* Source material:
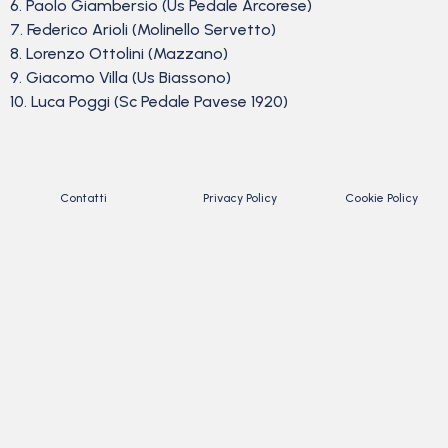
6. Paolo Giambersio (Us Pedale Arcorese)
7. Federico Arioli (Molinello Servetto)
8. Lorenzo Ottolini (Mazzano)
9. Giacomo Villa (Us Biassono)
10. Luca Poggi (Sc Pedale Pavese 1920)
Contatti
Privacy Policy
Cookie Policy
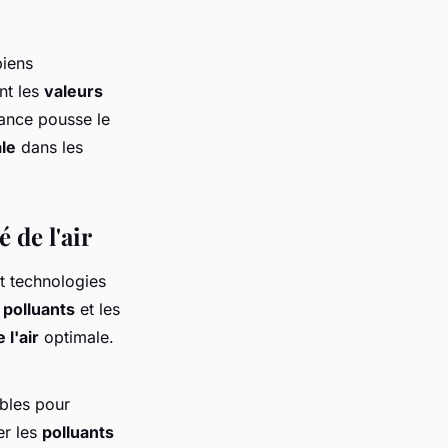
biens
nt les
valeurs
dance pousse le
le
dans les
 de l'air
t technologies
e
polluants
et les
 l'air
optimale.
bles pour
er les
polluants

* Work request: Your answer should consist of all lines in the listing above that contain "Pedale".

* Reply to the exercise:
6. Paolo Giambersio (Us Pedale Arcorese)
10. Luca Poggi (Sc Pedale Pavese 1920)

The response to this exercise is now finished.